The principal investigators believe these results could revolutionize the treatment of the most prevalent form of childhood brain cancer, medulloblastoma, and may also extend to other brain cancers like glioblastoma (GBM) and diffuse intrinsic pontine glioma (DIPG).
Timothy Gershon, a professor at Emory University, pediatric neurologist at Children’s Healthcare of Atlanta, and director of the Children’s Center for Neurosciences Research, considers the study a major leap forward in our comprehension of the biological mechanisms that contribute to tumor growth and recurrence.
“While current treatments, like radiation and chemotherapy, often remove most of the tumor, they occasionally fail to target cancer stem cells,” Gershon explains. “These stem cells can regenerate the tumor post-treatment, leading to devastating recurrences. Our findings show that CT-179 specifically disrupts these cancer stem cells. When CT-179 is combined with therapies such as radiation treatment, it can address the entire tumor more effectively, managing both stem cells and non-stem tumor cells. Integrating CT-179 with existing treatments could enhance the effectiveness of brain tumor therapies.”
The research teams partnered with the U.S. pharmaceutical company Curtana Pharmaceuticals, which developed the experimental small-molecule drug CT-179. They discovered that the drug effectively targets the OLIG2 protein, a stem cell marker vital in the development and recurrence of brain cancers.
Professor Bryan Day, leading QIMR Berghofer’s Sid Faithfull Brain Cancer Laboratory and co-director of the Children’s Brain Cancer Centre in Australia, described the findings as groundbreaking, especially since they are based on independent studies.
“There is an urgent need for more effective and less toxic treatments for children with brain cancer,” Day states. “Our research showed that the drug CT-179, when used with standard radiation therapy, can penetrate the blood-brain barrier and reach the tumor. It extended survival in various preclinical models of medulloblastoma, postponed disease recurrence, and enhanced the efficacy of radiation therapy. Brain cancer presents an incredibly complex challenge. Our passion as researchers drives us to resolve this puzzle. This global research may open pathways to new combination therapies that can improve outcomes for these young patients,” Day explains.
The findings from QIMR Berghofer and Emory University complement results from another study published in Nature Communications led by Professor Peter Dirks from the University of Toronto, who is also chief neurosurgeon and a senior scientist at the Hospital for Sick Children (SickKids) in Canada.

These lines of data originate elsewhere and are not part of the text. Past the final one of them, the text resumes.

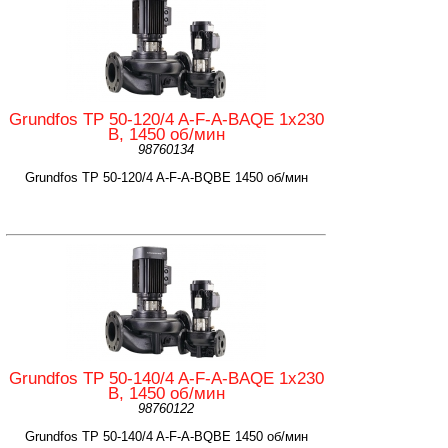
Grundfos TP 50-120/4 A-F-A-BAQE 1x230
B, 1450 об/мин
98760134
Grundfos TP 50-120/4 A-F-A-BQBE 1450 об/мин
Grundfos TP 50-140/4 A-F-A-BAQE 1x230
B, 1450 об/мин
98760122
Grundfos TP 50-140/4 A-F-A-BQBE 1450 об/мин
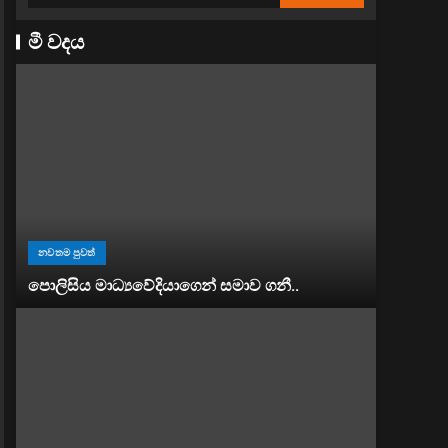
මී වදය
නවතම පුවත්
පොලිසිය මාධ්‍යවේදියාගෙන් සමාව ගනී..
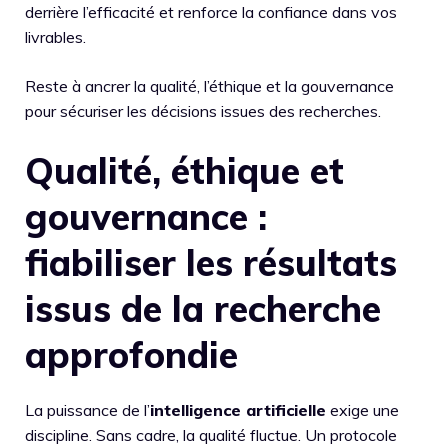
derrière l’efficacité et renforce la confiance dans vos
livrables.
Reste à ancrer la qualité, l’éthique et la gouvernance
pour sécuriser les décisions issues des recherches.
Qualité, éthique et
gouvernance :
fiabiliser les résultats
issus de la recherche
approfondie
La puissance de l’
intelligence artificielle
exige une
discipline. Sans cadre, la qualité fluctue. Un protocole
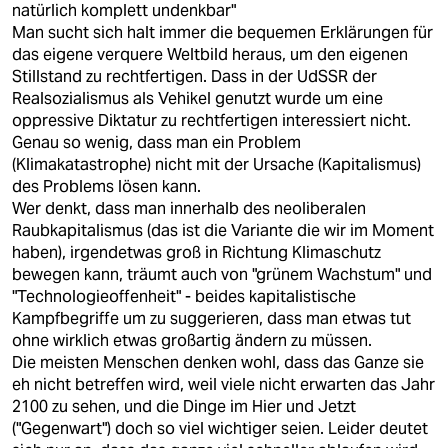
natürlich komplett undenkbar"
Man sucht sich halt immer die bequemen Erklärungen für
das eigene verquere Weltbild heraus, um den eigenen
Stillstand zu rechtfertigen. Dass in der UdSSR der
Realsozialismus als Vehikel genutzt wurde um eine
oppressive Diktatur zu rechtfertigen interessiert nicht.
Genau so wenig, dass man ein Problem
(Klimakatastrophe) nicht mit der Ursache (Kapitalismus)
des Problems lösen kann.
Wer denkt, dass man innerhalb des neoliberalen
Raubkapitalismus (das ist die Variante die wir im Moment
haben), irgendetwas groß in Richtung Klimaschutz
bewegen kann, träumt auch von "grünem Wachstum" und
"Technologieoffenheit" - beides kapitalistische
Kampfbegriffe um zu suggerieren, dass man etwas tut
ohne wirklich etwas großartig ändern zu müssen.
Die meisten Menschen denken wohl, dass das Ganze sie
eh nicht betreffen wird, weil viele nicht erwarten das Jahr
2100 zu sehen, und die Dinge im Hier und Jetzt
("Gegenwart") doch so viel wichtiger seien. Leider deutet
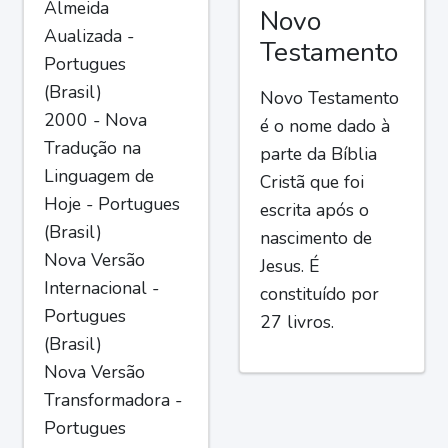
Almeida
Novo
Aualizada -
Testamento
Portugues
(Brasil)
Novo Testamento
2000 - Nova
é o nome dado à
Tradução na
parte da Bíblia
Linguagem de
Cristã que foi
Hoje - Portugues
escrita após o
(Brasil)
nascimento de
Nova Versão
Jesus. É
Internacional -
constituído por
Portugues
27 livros.
(Brasil)
Nova Versão
Transformadora -
Portugues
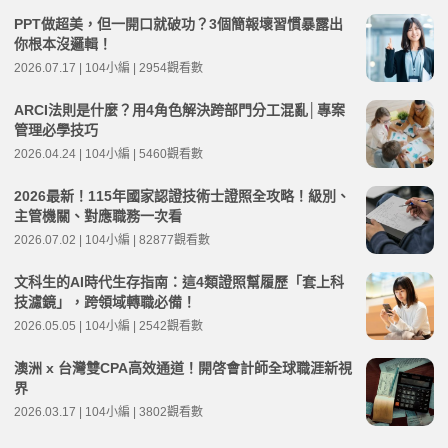
PPT做超美，但一開口就破功？3個簡報壞習慣暴露出
你根本沒邏輯！
2026.07.17 | 104小編 | 2954觀看數
ARCI法則是什麼？用4角色解決跨部門分工混亂│專案
管理必學技巧
2026.04.24 | 104小編 | 5460觀看數
2026最新！115年國家認證技術士證照全攻略！級別、
主管機關、對應職務一次看
2026.07.02 | 104小編 | 82877觀看數
文科生的AI時代生存指南：這4類證照幫履歷「套上科
技濾鏡」，跨領域轉職必備！
2026.05.05 | 104小編 | 2542觀看數
澳洲 x 台灣雙CPA高效通道！開啓會計師全球職涯新視
界
2026.03.17 | 104小編 | 3802觀看數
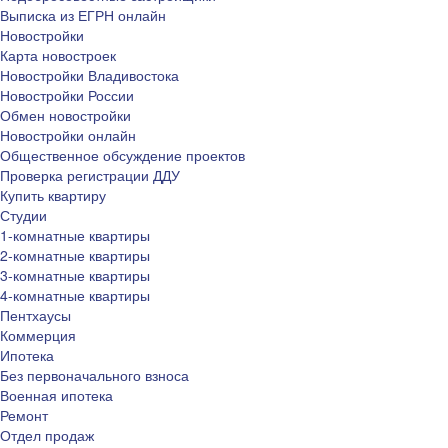
Выписка из ЕГРН онлайн
Новостройки
Карта новостроек
Новостройки Владивостока
Новостройки России
Обмен новостройки
Новостройки онлайн
Общественное обсуждение проектов
Проверка регистрации ДДУ
Купить квартиру
Студии
1-комнатные квартиры
2-комнатные квартиры
3-комнатные квартиры
4-комнатные квартиры
Пентхаусы
Коммерция
Ипотека
Без первоначального взноса
Военная ипотека
Ремонт
Отдел продаж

This study focused on medulloblastomas, a common type of brain tumor in children. By employing advanced methods such as CRISPR gene editing, single-cell RNA sequencing, and collaborative drug testing, the researchers identified the OLIG2 protein as a crucial regulator of tumor growth transitions. This indicates a new therapeutic direction, shifting the focus from broad tumor treatments to specific strategies targeting tumor-initiating cells.
“Our research demonstrated that the OLIG2 protein plays a critical role in the complex early phases of medulloblastoma formation, positioning it as a highly promising target for treatment,” Dirks says. “We found that inhibiting the OLIG2 protein with CT-179 prevented cancer stem cells from entering a proliferative state, effectively halting tumor growth and recurrence. This could lead to significant advancements in treatment protocols in the future.”